DATA RECORDS -
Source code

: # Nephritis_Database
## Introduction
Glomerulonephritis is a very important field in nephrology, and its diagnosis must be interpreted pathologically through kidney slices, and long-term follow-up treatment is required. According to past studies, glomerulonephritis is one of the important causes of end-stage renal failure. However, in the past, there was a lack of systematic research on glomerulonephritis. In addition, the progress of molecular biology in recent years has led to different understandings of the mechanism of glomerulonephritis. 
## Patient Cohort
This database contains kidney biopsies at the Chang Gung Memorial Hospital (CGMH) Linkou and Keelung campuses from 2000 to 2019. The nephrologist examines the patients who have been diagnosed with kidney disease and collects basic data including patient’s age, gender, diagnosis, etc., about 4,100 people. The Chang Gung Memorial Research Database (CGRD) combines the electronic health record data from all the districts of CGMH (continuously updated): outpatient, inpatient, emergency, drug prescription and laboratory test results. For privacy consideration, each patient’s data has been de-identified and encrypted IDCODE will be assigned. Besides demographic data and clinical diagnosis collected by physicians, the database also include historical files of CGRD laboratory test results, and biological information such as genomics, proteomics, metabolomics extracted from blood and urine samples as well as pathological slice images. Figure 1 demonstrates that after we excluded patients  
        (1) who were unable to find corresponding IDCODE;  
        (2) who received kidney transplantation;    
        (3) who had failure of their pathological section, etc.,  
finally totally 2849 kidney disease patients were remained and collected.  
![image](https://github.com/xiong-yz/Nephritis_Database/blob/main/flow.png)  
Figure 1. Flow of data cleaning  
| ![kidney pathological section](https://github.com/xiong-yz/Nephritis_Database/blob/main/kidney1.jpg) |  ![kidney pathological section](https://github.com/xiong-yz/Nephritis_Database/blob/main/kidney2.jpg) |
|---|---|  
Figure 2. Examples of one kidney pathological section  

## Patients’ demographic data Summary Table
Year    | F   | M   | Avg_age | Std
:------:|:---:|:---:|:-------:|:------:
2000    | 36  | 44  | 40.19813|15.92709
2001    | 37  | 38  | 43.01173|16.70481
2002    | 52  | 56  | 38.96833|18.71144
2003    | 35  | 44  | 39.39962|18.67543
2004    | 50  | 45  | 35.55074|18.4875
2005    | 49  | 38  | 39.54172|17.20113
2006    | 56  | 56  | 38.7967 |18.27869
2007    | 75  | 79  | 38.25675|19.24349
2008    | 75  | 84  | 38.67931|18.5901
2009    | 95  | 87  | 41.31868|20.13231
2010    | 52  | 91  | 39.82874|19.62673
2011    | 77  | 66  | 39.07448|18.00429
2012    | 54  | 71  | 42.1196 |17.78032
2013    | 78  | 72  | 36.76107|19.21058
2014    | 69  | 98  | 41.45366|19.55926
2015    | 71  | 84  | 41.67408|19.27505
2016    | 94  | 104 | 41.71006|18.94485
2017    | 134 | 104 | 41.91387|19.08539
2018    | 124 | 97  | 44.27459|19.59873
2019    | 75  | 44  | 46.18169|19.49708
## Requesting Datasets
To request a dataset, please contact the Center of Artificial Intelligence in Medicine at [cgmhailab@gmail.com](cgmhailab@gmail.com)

WORK INSTRUCTION - From the first line to the last, return the listing exactly.

ANSWER FOR THIS EXERCISE -
Source code

: # Nephritis_Database
## Introduction
Glomerulonephritis is a very important field in nephrology, and its diagnosis must be interpreted pathologically through kidney slices, and long-term follow-up treatment is required. According to past studies, glomerulonephritis is one of the important causes of end-stage renal failure. However, in the past, there was a lack of systematic research on glomerulonephritis. In addition, the progress of molecular biology in recent years has led to different understandings of the mechanism of glomerulonephritis. 
## Patient Cohort
This database contains kidney biopsies at the Chang Gung Memorial Hospital (CGMH) Linkou and Keelung campuses from 2000 to 2019. The nephrologist examines the patients who have been diagnosed with kidney disease and collects basic data including patient’s age, gender, diagnosis, etc., about 4,100 people. The Chang Gung Memorial Research Database (CGRD) combines the electronic health record data from all the districts of CGMH (continuously updated): outpatient, inpatient, emergency, drug prescription and laboratory test results. For privacy consideration, each patient’s data has been de-identified and encrypted IDCODE will be assigned. Besides demographic data and clinical diagnosis collected by physicians, the database also include historical files of CGRD laboratory test results, and biological information such as genomics, proteomics, metabolomics extracted from blood and urine samples as well as pathological slice images. Figure 1 demonstrates that after we excluded patients  
        (1) who were unable to find corresponding IDCODE;  
        (2) who received kidney transplantation;    
        (3) who had failure of their pathological section, etc.,  
finally totally 2849 kidney disease patients were remained and collected.  
![image](https://github.com/xiong-yz/Nephritis_Database/blob/main/flow.png)  
Figure 1. Flow of data cleaning  
| ![kidney pathological section](https://github.com/xiong-yz/Nephritis_Database/blob/main/kidney1.jpg) |  ![kidney pathological section](https://github.com/xiong-yz/Nephritis_Database/blob/main/kidney2.jpg) |
|---|---|  
Figure 2. Examples of one kidney pathological section  

## Patients’ demographic data Summary Table
Year    | F   | M   | Avg_age | Std
:------:|:---:|:---:|:-------:|:------:
2000    | 36  | 44  | 40.19813|15.92709
2001    | 37  | 38  | 43.01173|16.70481
2002    | 52  | 56  | 38.96833|18.71144
2003    | 35  | 44  | 39.39962|18.67543
2004    | 50  | 45  | 35.55074|18.4875
2005    | 49  | 38  | 39.54172|17.20113
2006    | 56  | 56  | 38.7967 |18.27869
2007    | 75  | 79  | 38.25675|19.24349
2008    | 75  | 84  | 38.67931|18.5901
2009    | 95  | 87  | 41.31868|20.13231
2010    | 52  | 91  | 39.82874|19.62673
2011    | 77  | 66  | 39.07448|18.00429
2012    | 54  | 71  | 42.1196 |17.78032
2013    | 78  | 72  | 36.76107|19.21058
2014    | 69  | 98  | 41.45366|19.55926
2015    | 71  | 84  | 41.67408|19.27505
2016    | 94  | 104 | 41.71006|18.94485
2017    | 134 | 104 | 41.91387|19.08539
2018    | 124 | 97  | 44.27459|19.59873
2019    | 75  | 44  | 46.18169|19.49708
## Requesting Datasets
To request a dataset, please contact the Center of Artificial Intelligence in Medicine at [cgmhailab@gmail.com](cgmhailab@gmail.com)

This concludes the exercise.